The Spark code at org.apache.spark.launcher.AbstractCommandBuilder#getScalaVersion() commes from commit 2da6d1a and PR 43125, with PR SPARK-32434 before that.

That seems pretty much hard-coded, which means before launching your Spark application, you need to set the SPARK_SCALA_VERSION environment variable to the Scala version you are using. That should bypass the directory check that is failing in getScalaVersion().

9
Anish B. On

I'm not sure what you did but I didn't face any issue while running spark.

To be precise, you have to select Apache Spark Binary which contains scala libraries and that comes with spark-3.5.0-bin-hadoop3-scala2.13.tgz file.

Note: I don't have scala installed.

enter image description here

Step - by - Step process on how it was working on my local.

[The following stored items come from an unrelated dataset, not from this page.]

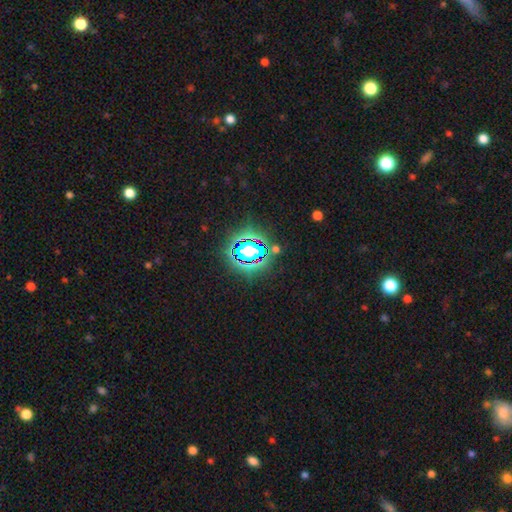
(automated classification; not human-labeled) This appears to be a star or artifact, not a galaxy (77%).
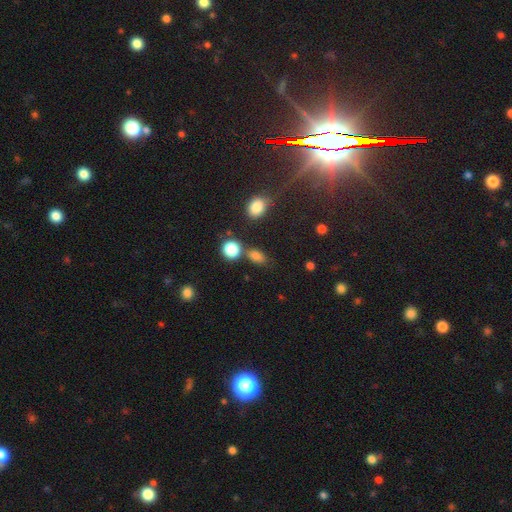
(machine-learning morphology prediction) Q: Smooth or featured?
A: smooth (79%); runner-up: star or artifact (15%)
Q: How rounded?
A: in between (71%); runner-up: round (26%)
Q: Merging?
A: none (67%); runner-up: minor disturbance (15%)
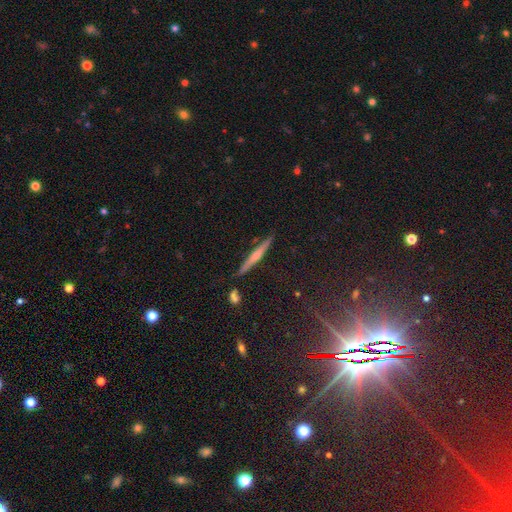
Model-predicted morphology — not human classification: Smooth or featured? featured or disk (57%)
Edge-on disk? yes (97%)
Edge-on bulge? rounded (64%)
Merging? none (87%)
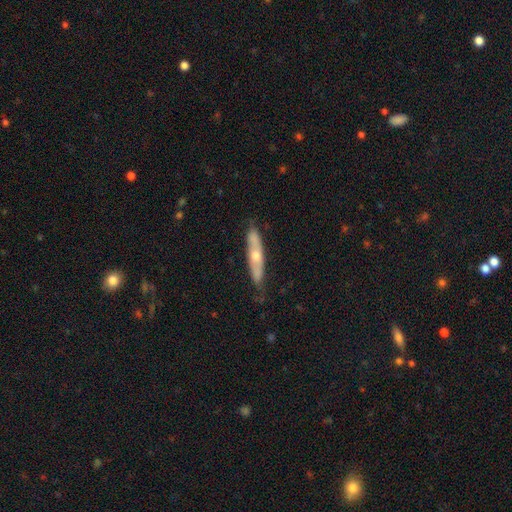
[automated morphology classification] The model was most divided on "smooth or featured": featured or disk: 54%, smooth: 40%, star or artifact: 6%. More confident: merging — none (76%); edge-on disk — yes (63%).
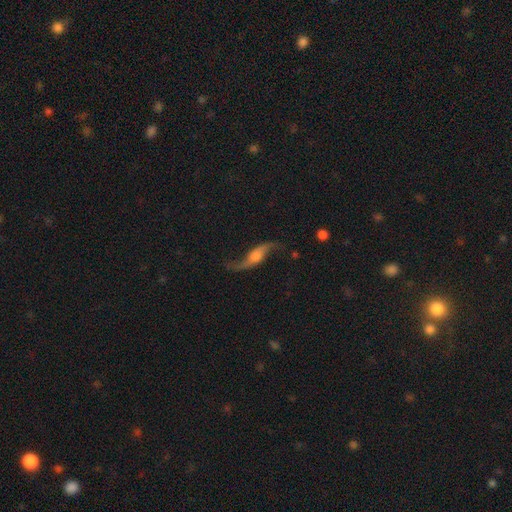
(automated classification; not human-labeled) The model was most divided on "bulge size": moderate: 33%, small: 21%, large: 21%, none: 19%, dominant: 5%. More confident: spiral arms — yes (95%); spiral arm count — 2 (94%); spiral winding — loose (93%); edge-on disk — no (86%); smooth or featured — featured or disk (84%); merging — none (73%); bar — no (55%).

  1. Go to https://spark.apache.org/downloads.html :

    • Choose a Spark release: 3.5.0 (Sep 13 2023)
    • Choose a package type: Pre-built for Apache Hadoop 3.3 and later (Scala 2.13) from the dropdown.
  2. Click on Download Spark: spark-3.5.0-bin-hadoop3-scala2.13.tgz

  3. After downloading, extract it on your local and it will show contents like this given below

enter image description here

  1. Now, open the terminal from /bin folder.

  2. Execute the command ./spark-shell --master local to run cluster mode locally. It will work

Screenshot:

enter image description here

To verify whether or not it's running in local mode, enter sc.isLocal in scala terminal as shown in the screenshot.

Note: Spark 3.5.0 binary is pre-packaged with Scala libraries. So, it shouldn't throw that error.

Go the /jars directory and you have all of your scala libraries there.

enter image description here

That's all.